PORTLAND, Ore. -- A weekend news anchor and TV reporter in Portland, Oregon, is doubling down on her preference for high-waisted pants after a male viewer told her to "dress like a normal woman" in a message sent to her Facebook work account.

Maggie Vespa, who works at Portland's NBC affiliate KGW-TV, posted photos of herself wearing a different pair of high-waisted pants on five separate news casts over the weekend because she wanted to draw attention to the pressure that women who work in the public eye face daily.

Vespa, a nine-year veteran of broadcast journalism, also delivered an on-air commentary about the remarks on Sunday's late-night news with the support of her managers, she said in a phone interview Monday.
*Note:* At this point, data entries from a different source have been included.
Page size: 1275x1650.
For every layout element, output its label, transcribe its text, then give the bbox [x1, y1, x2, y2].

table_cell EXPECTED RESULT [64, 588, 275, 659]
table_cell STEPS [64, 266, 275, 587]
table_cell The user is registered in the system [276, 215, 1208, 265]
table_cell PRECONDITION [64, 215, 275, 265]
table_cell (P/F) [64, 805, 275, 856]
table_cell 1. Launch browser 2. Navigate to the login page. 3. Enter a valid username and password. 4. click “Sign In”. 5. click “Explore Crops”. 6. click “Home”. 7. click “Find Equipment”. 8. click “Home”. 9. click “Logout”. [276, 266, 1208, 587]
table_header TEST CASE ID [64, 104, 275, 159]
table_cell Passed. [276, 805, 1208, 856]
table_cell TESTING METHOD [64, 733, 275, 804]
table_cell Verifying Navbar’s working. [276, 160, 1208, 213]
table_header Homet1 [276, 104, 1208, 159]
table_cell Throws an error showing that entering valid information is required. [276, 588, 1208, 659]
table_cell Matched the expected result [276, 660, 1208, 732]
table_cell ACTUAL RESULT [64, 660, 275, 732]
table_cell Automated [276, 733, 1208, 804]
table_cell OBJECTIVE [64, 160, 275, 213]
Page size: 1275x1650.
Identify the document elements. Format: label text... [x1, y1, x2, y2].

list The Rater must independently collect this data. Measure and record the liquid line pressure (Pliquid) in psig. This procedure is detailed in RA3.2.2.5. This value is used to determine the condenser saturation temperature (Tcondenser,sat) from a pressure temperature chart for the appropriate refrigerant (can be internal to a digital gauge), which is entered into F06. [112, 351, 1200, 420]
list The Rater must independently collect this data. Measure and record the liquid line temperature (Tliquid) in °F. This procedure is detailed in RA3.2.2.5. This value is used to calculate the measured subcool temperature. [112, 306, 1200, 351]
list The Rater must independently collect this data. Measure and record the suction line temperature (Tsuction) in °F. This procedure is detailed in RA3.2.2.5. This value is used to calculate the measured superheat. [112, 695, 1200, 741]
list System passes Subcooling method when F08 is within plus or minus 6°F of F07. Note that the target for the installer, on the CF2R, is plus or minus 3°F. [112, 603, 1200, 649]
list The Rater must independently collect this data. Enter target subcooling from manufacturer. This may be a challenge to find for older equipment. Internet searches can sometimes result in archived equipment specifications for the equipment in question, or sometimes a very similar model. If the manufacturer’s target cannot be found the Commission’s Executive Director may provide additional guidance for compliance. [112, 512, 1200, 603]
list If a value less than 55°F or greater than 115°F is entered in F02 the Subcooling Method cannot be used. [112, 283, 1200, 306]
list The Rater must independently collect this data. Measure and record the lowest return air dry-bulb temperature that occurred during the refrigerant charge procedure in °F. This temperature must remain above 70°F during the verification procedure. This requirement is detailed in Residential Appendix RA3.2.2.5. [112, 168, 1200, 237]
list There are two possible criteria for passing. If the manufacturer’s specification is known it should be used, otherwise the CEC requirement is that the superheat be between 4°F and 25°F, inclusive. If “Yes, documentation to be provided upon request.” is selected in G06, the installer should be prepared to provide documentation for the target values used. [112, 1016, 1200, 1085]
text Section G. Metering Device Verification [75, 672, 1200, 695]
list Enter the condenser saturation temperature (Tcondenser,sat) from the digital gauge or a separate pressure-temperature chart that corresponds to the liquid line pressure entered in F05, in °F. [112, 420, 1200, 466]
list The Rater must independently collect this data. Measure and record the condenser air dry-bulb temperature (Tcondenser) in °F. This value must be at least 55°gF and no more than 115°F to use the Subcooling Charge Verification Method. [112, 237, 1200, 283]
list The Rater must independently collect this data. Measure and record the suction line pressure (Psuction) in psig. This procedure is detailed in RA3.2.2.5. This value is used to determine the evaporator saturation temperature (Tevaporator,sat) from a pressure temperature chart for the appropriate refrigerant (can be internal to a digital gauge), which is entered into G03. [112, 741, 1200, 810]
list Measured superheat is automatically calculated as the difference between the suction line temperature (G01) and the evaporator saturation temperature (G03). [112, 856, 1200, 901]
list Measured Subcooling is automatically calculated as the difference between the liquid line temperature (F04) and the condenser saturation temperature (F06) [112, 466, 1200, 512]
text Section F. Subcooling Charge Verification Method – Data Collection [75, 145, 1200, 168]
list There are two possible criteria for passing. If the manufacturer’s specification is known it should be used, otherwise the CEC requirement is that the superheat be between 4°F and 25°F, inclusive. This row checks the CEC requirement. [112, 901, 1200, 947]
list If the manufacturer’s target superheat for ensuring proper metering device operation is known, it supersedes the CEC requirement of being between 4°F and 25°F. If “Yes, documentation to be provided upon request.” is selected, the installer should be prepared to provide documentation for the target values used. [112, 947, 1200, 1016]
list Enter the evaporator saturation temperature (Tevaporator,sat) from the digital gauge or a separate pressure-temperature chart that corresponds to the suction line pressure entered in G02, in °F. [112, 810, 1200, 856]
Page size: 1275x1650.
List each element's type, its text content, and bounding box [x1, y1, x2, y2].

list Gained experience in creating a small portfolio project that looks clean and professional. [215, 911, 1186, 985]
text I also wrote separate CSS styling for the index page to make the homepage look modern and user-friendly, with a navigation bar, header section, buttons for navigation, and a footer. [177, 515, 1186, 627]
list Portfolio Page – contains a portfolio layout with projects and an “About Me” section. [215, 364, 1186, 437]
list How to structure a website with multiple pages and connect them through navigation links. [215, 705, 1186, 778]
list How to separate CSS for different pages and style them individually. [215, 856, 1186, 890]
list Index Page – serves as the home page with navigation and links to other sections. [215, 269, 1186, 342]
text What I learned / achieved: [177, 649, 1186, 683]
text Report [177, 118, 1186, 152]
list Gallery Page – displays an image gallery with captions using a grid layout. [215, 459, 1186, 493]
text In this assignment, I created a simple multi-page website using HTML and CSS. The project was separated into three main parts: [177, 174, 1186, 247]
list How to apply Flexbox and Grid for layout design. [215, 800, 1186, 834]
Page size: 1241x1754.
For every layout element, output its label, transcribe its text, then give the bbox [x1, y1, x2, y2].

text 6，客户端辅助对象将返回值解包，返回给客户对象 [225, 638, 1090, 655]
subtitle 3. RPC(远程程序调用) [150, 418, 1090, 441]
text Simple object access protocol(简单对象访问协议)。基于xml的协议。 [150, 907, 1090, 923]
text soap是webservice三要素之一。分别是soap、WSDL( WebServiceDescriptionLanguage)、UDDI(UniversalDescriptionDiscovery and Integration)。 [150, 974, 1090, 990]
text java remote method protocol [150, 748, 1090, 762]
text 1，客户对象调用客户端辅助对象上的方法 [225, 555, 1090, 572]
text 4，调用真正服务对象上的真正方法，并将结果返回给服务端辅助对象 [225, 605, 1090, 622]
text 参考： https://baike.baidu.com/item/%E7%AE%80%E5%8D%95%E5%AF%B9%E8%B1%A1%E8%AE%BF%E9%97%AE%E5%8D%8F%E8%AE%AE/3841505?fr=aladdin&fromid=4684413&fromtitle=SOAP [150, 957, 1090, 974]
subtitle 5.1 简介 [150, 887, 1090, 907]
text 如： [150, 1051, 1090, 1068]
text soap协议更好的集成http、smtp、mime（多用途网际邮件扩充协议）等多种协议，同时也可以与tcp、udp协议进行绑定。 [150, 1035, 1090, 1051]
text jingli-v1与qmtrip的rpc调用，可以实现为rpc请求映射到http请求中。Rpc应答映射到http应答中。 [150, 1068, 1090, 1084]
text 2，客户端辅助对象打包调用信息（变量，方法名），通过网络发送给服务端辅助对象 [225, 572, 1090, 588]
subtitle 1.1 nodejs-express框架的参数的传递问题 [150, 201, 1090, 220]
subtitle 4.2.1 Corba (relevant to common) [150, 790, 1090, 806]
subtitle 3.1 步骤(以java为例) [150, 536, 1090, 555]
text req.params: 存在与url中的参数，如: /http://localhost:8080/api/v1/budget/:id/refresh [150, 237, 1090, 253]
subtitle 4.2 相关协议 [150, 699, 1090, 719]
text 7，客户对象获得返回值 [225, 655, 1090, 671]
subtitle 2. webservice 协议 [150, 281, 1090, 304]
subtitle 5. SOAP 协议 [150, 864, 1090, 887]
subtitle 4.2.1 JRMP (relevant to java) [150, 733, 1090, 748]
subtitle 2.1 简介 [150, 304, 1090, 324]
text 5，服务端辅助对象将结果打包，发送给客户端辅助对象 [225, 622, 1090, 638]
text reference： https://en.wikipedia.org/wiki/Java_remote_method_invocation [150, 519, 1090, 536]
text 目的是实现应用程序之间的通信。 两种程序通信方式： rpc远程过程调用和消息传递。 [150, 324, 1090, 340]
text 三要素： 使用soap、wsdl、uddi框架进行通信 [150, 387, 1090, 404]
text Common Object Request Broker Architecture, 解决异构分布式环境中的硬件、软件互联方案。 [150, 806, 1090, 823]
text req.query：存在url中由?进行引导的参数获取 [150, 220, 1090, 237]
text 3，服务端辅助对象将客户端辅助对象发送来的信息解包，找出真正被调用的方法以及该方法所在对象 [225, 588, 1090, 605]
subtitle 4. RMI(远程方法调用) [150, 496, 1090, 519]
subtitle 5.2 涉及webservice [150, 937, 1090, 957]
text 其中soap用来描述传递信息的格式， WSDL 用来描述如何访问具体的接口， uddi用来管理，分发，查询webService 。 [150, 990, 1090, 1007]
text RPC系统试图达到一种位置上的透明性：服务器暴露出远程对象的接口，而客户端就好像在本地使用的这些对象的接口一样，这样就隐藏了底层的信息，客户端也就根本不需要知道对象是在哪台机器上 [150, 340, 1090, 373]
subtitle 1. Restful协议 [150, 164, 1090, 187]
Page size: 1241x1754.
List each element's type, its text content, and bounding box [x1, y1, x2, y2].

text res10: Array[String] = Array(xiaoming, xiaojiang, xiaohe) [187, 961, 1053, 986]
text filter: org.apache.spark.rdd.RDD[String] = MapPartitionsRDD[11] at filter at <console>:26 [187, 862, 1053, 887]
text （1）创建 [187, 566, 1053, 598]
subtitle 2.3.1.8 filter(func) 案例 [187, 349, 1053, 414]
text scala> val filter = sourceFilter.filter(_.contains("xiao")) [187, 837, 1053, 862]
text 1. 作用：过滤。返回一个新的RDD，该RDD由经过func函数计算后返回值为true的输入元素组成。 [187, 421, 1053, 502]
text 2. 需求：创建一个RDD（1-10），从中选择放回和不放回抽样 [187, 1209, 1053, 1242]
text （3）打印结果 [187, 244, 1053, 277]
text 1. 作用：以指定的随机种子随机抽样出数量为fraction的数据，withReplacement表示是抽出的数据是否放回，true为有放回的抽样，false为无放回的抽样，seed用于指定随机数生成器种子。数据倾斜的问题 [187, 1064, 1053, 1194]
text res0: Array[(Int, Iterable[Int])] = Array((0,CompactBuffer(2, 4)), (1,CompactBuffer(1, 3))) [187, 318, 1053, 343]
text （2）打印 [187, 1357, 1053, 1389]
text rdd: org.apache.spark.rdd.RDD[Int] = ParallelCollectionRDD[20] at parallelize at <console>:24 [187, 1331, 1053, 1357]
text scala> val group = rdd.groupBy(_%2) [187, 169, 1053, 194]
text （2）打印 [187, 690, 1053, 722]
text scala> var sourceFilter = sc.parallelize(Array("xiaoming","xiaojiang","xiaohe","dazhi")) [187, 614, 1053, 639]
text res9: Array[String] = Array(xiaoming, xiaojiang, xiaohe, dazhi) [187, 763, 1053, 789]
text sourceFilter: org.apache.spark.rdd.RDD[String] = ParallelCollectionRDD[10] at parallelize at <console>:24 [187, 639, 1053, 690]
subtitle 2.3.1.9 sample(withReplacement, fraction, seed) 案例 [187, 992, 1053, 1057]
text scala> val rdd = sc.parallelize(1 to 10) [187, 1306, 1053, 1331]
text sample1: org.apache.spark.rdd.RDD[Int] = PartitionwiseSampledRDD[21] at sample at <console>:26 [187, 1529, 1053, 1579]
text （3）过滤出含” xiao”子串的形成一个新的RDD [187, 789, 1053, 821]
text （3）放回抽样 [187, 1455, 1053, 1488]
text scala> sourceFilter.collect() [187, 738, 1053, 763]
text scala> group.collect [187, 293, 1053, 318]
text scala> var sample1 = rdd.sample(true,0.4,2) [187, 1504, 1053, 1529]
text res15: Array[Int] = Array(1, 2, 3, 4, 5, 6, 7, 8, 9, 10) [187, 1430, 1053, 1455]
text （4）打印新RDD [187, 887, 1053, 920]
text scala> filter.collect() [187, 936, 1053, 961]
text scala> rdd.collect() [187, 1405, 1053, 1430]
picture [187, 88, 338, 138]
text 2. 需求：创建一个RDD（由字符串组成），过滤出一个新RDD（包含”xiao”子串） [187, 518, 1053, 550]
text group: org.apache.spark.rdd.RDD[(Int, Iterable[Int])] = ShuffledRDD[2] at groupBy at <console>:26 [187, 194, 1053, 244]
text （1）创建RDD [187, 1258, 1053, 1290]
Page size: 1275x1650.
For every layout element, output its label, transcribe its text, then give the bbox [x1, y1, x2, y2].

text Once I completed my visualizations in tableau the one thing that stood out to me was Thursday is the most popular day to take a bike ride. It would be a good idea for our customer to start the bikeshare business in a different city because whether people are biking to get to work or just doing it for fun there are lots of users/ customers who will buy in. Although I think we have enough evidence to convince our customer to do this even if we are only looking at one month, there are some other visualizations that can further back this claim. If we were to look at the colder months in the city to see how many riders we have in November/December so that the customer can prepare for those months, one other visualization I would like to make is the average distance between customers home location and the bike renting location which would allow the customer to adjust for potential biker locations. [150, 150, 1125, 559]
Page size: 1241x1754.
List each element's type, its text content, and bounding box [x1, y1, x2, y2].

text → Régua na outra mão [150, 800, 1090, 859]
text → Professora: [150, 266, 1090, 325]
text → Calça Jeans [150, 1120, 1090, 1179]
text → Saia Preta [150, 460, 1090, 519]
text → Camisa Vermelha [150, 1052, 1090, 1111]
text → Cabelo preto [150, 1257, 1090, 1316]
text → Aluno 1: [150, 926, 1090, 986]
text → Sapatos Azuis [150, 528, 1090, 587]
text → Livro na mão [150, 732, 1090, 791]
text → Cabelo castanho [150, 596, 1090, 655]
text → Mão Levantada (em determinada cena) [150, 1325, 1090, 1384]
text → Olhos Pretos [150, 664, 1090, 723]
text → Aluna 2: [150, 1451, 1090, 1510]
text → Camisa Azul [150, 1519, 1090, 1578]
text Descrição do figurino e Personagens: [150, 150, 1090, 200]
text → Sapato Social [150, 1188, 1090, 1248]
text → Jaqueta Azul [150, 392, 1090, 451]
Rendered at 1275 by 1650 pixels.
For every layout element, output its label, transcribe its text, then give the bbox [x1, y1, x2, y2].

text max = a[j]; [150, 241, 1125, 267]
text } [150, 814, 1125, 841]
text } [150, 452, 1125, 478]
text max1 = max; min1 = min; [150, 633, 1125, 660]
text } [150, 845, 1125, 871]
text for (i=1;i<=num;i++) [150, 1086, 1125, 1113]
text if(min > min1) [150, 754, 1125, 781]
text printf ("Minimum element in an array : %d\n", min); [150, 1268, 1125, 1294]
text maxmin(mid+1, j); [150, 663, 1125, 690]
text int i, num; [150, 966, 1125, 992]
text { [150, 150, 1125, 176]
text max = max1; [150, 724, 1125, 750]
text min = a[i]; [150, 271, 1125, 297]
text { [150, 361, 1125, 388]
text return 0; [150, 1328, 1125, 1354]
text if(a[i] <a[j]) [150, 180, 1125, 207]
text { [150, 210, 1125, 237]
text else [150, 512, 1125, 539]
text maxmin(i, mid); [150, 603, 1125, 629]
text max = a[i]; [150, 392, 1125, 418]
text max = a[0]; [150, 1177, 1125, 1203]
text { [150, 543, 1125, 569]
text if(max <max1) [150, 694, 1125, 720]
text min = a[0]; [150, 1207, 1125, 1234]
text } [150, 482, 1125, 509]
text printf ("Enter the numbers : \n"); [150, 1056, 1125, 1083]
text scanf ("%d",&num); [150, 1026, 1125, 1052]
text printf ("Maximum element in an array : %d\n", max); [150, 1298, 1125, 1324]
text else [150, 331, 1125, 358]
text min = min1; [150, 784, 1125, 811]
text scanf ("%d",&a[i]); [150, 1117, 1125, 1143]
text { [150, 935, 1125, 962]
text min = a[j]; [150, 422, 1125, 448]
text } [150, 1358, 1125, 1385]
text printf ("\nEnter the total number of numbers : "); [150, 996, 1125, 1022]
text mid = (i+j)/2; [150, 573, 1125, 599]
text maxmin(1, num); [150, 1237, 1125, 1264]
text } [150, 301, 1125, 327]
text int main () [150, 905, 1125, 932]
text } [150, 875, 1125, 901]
"I'm a pretty secure person but 10 years ago this would have rattled me," she said. "I probably would have stopped wearing whatever that guy was criticizing and I would have gone out there with my minuscule paycheck and tried to buy some more clothes and tried to adjust. I remember that time, and I just thought if someone is starting out and getting comments like this, me calling it out for what it is might make it easier for them."

Vespa said she received two messages from the viewer before blocking him. She declined to identify the person by name and a video segment accompanying her on-air commentary blacked out the name as well.

In one, he said she looked ridiculous in pants that "ride half-way up your torso."

"Please change your wardrobe. You're way too pretty to look so foolish," the viewer wrote.

She replied to him and said she would not change her attire, prompting the viewer to write back while she was on the air live on Friday. In that message, he wrote, "OMG you really looked uncomfortably (sic) tonight. Try dressing like a normal woman. Doesn't KGW pay you enough for a wardrobe makeover?"

Her male co-workers were shocked, she said, but this kind of incident is not new for women who work on TV.

Vespa said she shared the comments with her mother, who also worked as a news anchor in Peoria, Illinois.

"She talked about getting horrible, toxic comments from people and unbelievably sexist things that make this look pale in comparison," Vespa said. "So I just thought, 'Let's say something.'"

Vespa covers Portland's homelessness crisis for KGW and works as the station's weekend news anchor.